## WHAT YOU SHOULD DO
Please rewrite the records below, changing "developed" to "processed" throughout and leaving everything else as it is.

## INPUT DATA
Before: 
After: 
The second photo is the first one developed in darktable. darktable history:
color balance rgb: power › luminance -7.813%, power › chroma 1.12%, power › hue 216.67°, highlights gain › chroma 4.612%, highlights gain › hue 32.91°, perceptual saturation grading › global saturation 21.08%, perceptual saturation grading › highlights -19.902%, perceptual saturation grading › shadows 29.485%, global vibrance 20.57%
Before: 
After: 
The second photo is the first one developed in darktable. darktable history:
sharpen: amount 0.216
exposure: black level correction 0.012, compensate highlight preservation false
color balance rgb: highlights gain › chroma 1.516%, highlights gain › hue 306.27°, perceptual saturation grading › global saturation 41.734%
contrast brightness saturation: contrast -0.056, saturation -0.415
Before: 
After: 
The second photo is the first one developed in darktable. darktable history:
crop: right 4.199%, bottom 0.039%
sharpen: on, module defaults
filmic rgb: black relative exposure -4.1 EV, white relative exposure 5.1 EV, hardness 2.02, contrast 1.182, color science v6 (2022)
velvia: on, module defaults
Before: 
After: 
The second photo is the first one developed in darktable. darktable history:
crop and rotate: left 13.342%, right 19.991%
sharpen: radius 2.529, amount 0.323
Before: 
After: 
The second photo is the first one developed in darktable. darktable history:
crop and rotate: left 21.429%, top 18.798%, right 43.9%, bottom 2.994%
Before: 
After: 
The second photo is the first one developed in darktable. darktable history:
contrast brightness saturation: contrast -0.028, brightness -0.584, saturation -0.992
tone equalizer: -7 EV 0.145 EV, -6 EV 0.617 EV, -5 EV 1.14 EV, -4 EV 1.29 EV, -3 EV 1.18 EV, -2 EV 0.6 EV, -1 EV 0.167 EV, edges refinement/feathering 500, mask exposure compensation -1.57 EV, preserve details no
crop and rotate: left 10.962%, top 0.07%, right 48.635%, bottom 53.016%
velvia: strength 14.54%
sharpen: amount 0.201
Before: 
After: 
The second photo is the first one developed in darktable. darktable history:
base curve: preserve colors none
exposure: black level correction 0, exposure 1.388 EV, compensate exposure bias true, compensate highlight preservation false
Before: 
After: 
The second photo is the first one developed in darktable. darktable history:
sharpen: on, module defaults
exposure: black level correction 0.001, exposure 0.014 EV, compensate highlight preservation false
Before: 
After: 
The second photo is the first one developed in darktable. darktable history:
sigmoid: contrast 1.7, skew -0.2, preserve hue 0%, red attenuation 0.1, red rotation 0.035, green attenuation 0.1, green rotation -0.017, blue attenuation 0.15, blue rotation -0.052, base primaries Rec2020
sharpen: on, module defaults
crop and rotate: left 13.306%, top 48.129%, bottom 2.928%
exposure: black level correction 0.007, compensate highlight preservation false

## WRITTEN SOLUTION
Before: 
After: 
The second photo is the first one processed in darktable. darktable history:
color balance rgb: power › luminance -7.813%, power › chroma 1.12%, power › hue 216.67°, highlights gain › chroma 4.612%, highlights gain › hue 32.91°, perceptual saturation grading › global saturation 21.08%, perceptual saturation grading › highlights -19.902%, perceptual saturation grading › shadows 29.485%, global vibrance 20.57%
Before: 
After: 
The second photo is the first one processed in darktable. darktable history:
sharpen: amount 0.216
exposure: black level correction 0.012, compensate highlight preservation false
color balance rgb: highlights gain › chroma 1.516%, highlights gain › hue 306.27°, perceptual saturation grading › global saturation 41.734%
contrast brightness saturation: contrast -0.056, saturation -0.415
Before: 
After: 
The second photo is the first one processed in darktable. darktable history:
crop: right 4.199%, bottom 0.039%
sharpen: on, module defaults
filmic rgb: black relative exposure -4.1 EV, white relative exposure 5.1 EV, hardness 2.02, contrast 1.182, color science v6 (2022)
velvia: on, module defaults
Before: 
After: 
The second photo is the first one processed in darktable. darktable history:
crop and rotate: left 13.342%, right 19.991%
sharpen: radius 2.529, amount 0.323
Before: 
After: 
The second photo is the first one processed in darktable. darktable history:
crop and rotate: left 21.429%, top 18.798%, right 43.9%, bottom 2.994%
Before: 
After: 
The second photo is the first one processed in darktable. darktable history:
contrast brightness saturation: contrast -0.028, brightness -0.584, saturation -0.992
tone equalizer: -7 EV 0.145 EV, -6 EV 0.617 EV, -5 EV 1.14 EV, -4 EV 1.29 EV, -3 EV 1.18 EV, -2 EV 0.6 EV, -1 EV 0.167 EV, edges refinement/feathering 500, mask exposure compensation -1.57 EV, preserve details no
crop and rotate: left 10.962%, top 0.07%, right 48.635%, bottom 53.016%
velvia: strength 14.54%
sharpen: amount 0.201
Before: 
After: 
The second photo is the first one processed in darktable. darktable history:
base curve: preserve colors none
exposure: black level correction 0, exposure 1.388 EV, compensate exposure bias true, compensate highlight preservation false
Before: 
After: 
The second photo is the first one processed in darktable. darktable history:
sharpen: on, module defaults
exposure: black level correction 0.001, exposure 0.014 EV, compensate highlight preservation false
Before: 
After: 
The second photo is the first one processed in darktable. darktable history:
sigmoid: contrast 1.7, skew -0.2, preserve hue 0%, red attenuation 0.1, red rotation 0.035, green attenuation 0.1, green rotation -0.017, blue attenuation 0.15, blue rotation -0.052, base primaries Rec2020
sharpen: on, module defaults
crop and rotate: left 13.306%, top 48.129%, bottom 2.928%
exposure: black level correction 0.007, compensate highlight preservation false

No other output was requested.